─── GIVEN PASSAGE

I have spent some time outlining the Homeric models of manly behaviour, because they show us threads that continued to be important in the culture of the Classical city-states of the 5th and 4th centuries BC, widely regarded as the high water mark of Greek culture. But to talk of one Greek culture is clearly a mistake. The different city states each took their shared Homeric inheritance and distorted it in different directions, placing emphasis on different aspects of their shared culture and in so doing creating different and competing conceptions of masculinity.

 

Spartan culture, for instance, was radically authoritarian, militaristic, anti-intellectual and anti-capitalist. Full Spartiate citizens were expected to be full-time warriors, living in communal barracks with their fellow men and spurning the trappings of wealth, comfort and sophistication. To them courage was everything, the model of Achilles their ultimate goal. The Spartan approach to courage comes across well in the saying, recorded by Plutarch, that Spartan mothers expect their sons to come back carrying their shields or on dead on top of them (that is, having won the battle or having died trying – throwing away your heavy metal hoplon shield to better escape a pursuing enemy was an unforgivable crime in Sparta). The Greek word we usually translate as “courage” is andreia – literally “manliness”, and the two were pretty much synonymous in Sparta (compare the Latin virtus, from vir, man, which is the root of our “virtue”).

 

Other Greek cities valued this kind of courage too, but not nearly as absolutely. Archilochus of Thasos, a lyric poet of the 7th century BC, expresses the rather more practical sentiment that another shield is easy to acquire, another life not so much. To less obsessively testosterone-fuelled cities, the Spartan saying about dropping your shield was a tediously unsophisticated bit of puff and chest-beating. Athens was more than willing to discard high-minded principles of military courage if it ensured safety or victory, as it showed during the Peloponnesian War with Sparta. According to the Athenian historian Thucydides, the Spartans invaded Attica every year to burn the Athenians’ crops, expecting that Athens would send out its soldiers for a battle to avenge this slight. Athens refused, hiding behind its long walls and supplying the city by sea using its huge fleet and trading connections. To the Spartans this was proof of how weedy and effeminate the Athenians were – Sparta had no walls for hiding behind, its soldiers were all the defence it needed, and they oppressed their helot slaves to grow their food, where Athens imported its grain from foreigners by greedy trade and trickery (Sparta had no monetary economy, to dissuade hoarding, and when it did finally see the value of a medium of exchange it minted iron coins, rather than gold, so nobody else would use them). Another thing the Spartans didn’t have was households, and they barely had families. The all-male life of the barracks was the locus of personal social identity – they rarely if ever saw their wives (whom they married in a mock-rape ceremony and left the day after to return to the barracks before daybreak). Their sons, after undergoing the famous agoge at the age of seven, were raised communally by older boys and regimental taskmasters (some in paiderastic relationships once they reached their late teens, though the details remain very obscure).

──────
─── RECORD SET

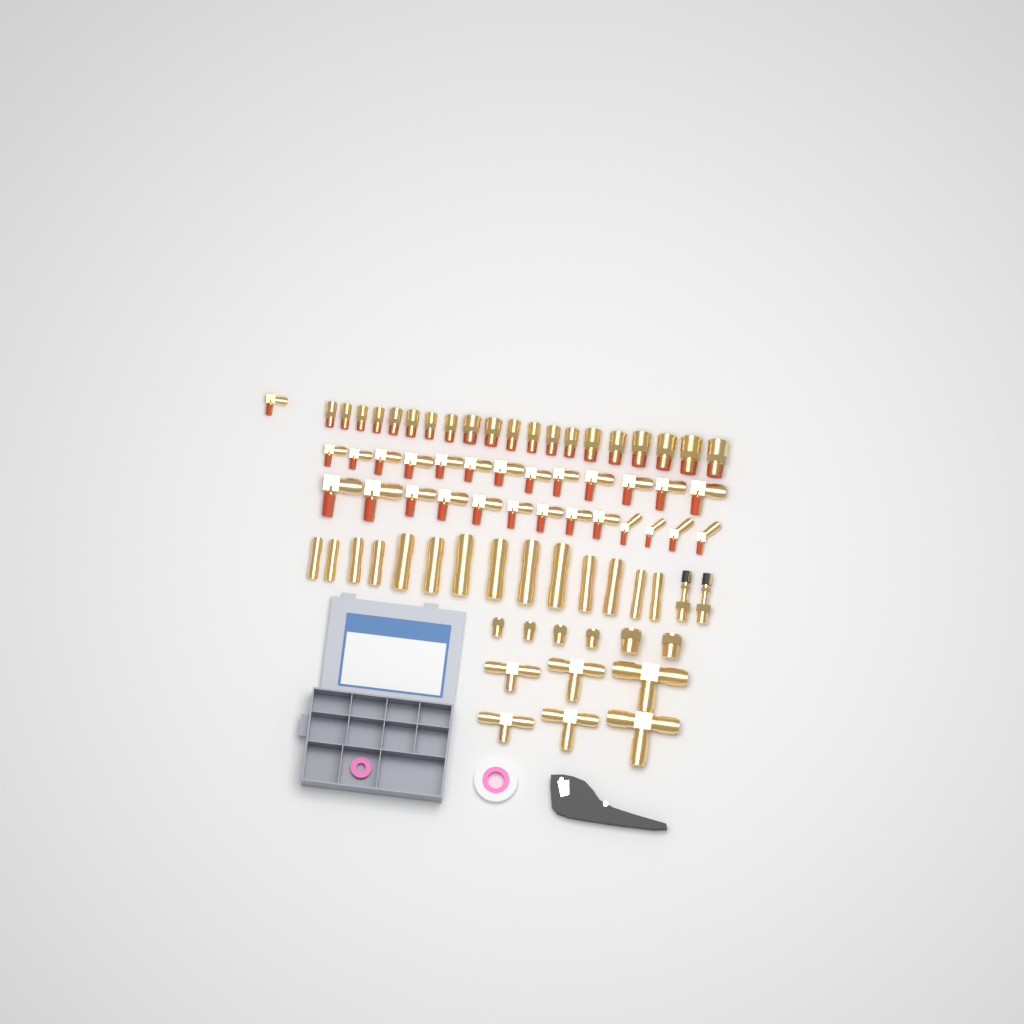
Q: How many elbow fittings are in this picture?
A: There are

──────
─── RECORD SET

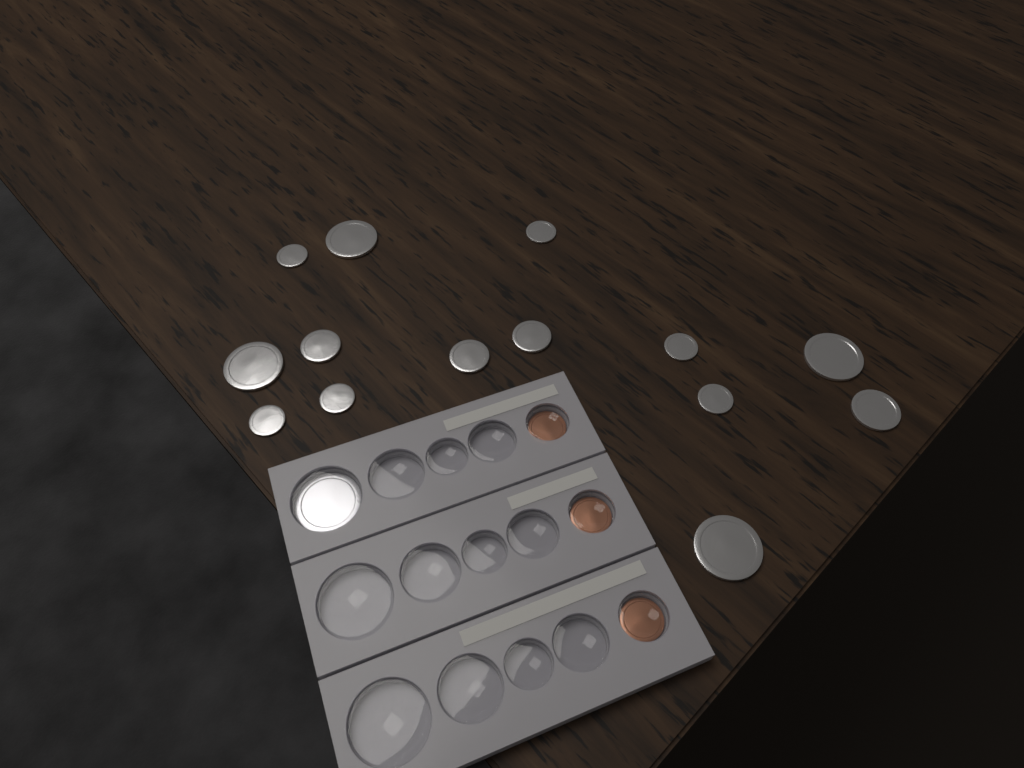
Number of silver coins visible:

──────

:: INSTRUCTION 1 ::
Answer these questions from the passage on Greek masculinity:
(a) Which Greek word is usually translated as "courage"?
(b) In what century did the lyric poet Archilochus of Thasos live?
(c) At what age did Spartan sons undergo the agoge?
:: INSTRUCTION 2 ::
Echo the part of the passage on Greek masculinity between "I have spent" and "conceptions of masculinity.", inclusive.
:: INSTRUCTION 3 ::
Name every ancient writer that the passage on Greek masculinity cites or quotes.

:: COMPLETE OUTPUT 1 ::
(a) Andreia
(b) The 7th century BC
(c) Seven

:: COMPLETE OUTPUT 2 ::
I have spent some time outlining the Homeric models of manly behaviour, because they show us threads that continued to be important in the culture of the Classical city-states of the 5th and 4th centuries BC, widely regarded as the high water mark of Greek culture. But to talk of one Greek culture is clearly a mistake. The different city states each took their shared Homeric inheritance and distorted it in different directions, placing emphasis on different aspects of their shared culture and in so doing creating different and competing conceptions of masculinity.

:: COMPLETE OUTPUT 3 ::
Plutarch, Archilochus of Thasos, Thucydides